Source material Block Start

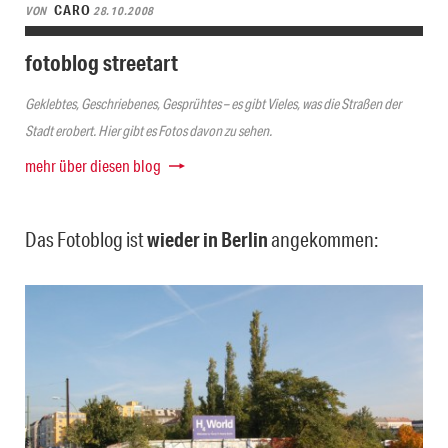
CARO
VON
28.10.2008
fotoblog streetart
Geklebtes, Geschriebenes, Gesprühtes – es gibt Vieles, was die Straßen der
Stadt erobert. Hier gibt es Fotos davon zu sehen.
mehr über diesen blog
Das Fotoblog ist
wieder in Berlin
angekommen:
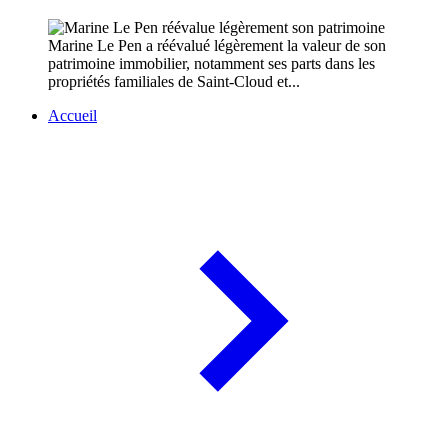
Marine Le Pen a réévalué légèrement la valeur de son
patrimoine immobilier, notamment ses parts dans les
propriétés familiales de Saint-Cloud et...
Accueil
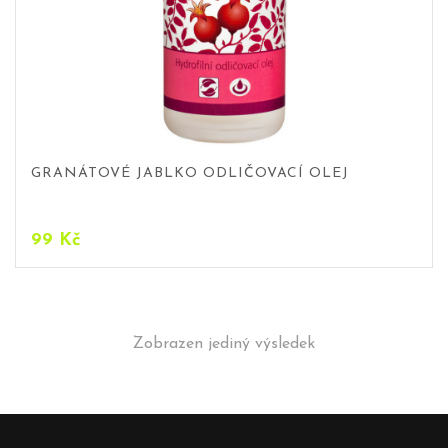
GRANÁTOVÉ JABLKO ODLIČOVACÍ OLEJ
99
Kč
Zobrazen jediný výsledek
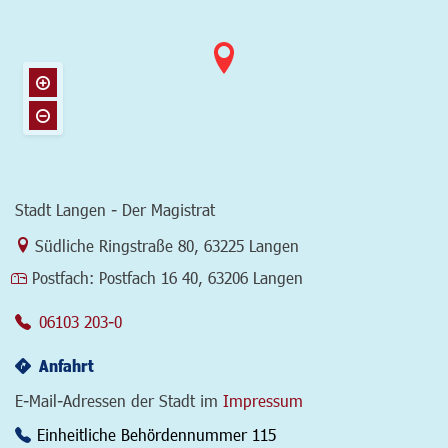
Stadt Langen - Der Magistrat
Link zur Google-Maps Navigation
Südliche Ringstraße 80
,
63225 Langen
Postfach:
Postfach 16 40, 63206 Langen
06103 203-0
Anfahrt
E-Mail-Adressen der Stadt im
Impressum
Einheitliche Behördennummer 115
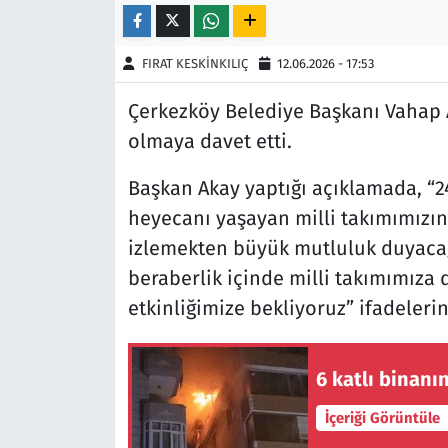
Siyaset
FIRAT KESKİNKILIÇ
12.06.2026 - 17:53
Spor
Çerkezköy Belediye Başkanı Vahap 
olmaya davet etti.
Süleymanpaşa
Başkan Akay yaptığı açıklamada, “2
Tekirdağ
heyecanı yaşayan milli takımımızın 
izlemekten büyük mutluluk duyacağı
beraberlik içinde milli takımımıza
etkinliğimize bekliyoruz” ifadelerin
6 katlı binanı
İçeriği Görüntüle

Source material Block End

**To-do item:** Every entry above needs to be retyped exactly; drop the pictures.

**Task response:**
CARO
VON
28.10.2008
fotoblog streetart
Geklebtes, Geschriebenes, Gesprühtes – es gibt Vieles, was die Straßen der
Stadt erobert. Hier gibt es Fotos davon zu sehen.
mehr über diesen blog
Das Fotoblog ist
wieder in Berlin
angekommen:
Marine Le Pen a réévalué légèrement la valeur de son
patrimoine immobilier, notamment ses parts dans les
propriétés familiales de Saint-Cloud et...
Accueil
GRANÁTOVÉ JABLKO ODLIČOVACÍ OLEJ
99
Kč
Zobrazen jediný výsledek
Stadt Langen - Der Magistrat
Link zur Google-Maps Navigation
Südliche Ringstraße 80
,
63225 Langen
Postfach:
Postfach 16 40, 63206 Langen
06103 203-0
Anfahrt
E-Mail-Adressen der Stadt im
Impressum
Einheitliche Behördennummer 115
Siyaset
FIRAT KESKİNKILIÇ
12.06.2026 - 17:53
Spor
Çerkezköy Belediye Başkanı Vahap 
olmaya davet etti.
Süleymanpaşa
Başkan Akay yaptığı açıklamada, “2
Tekirdağ
heyecanı yaşayan milli takımımızın 
izlemekten büyük mutluluk duyacağı
beraberlik içinde milli takımımıza
etkinliğimize bekliyoruz” ifadelerin
6 katlı binanı
İçeriği Görüntüle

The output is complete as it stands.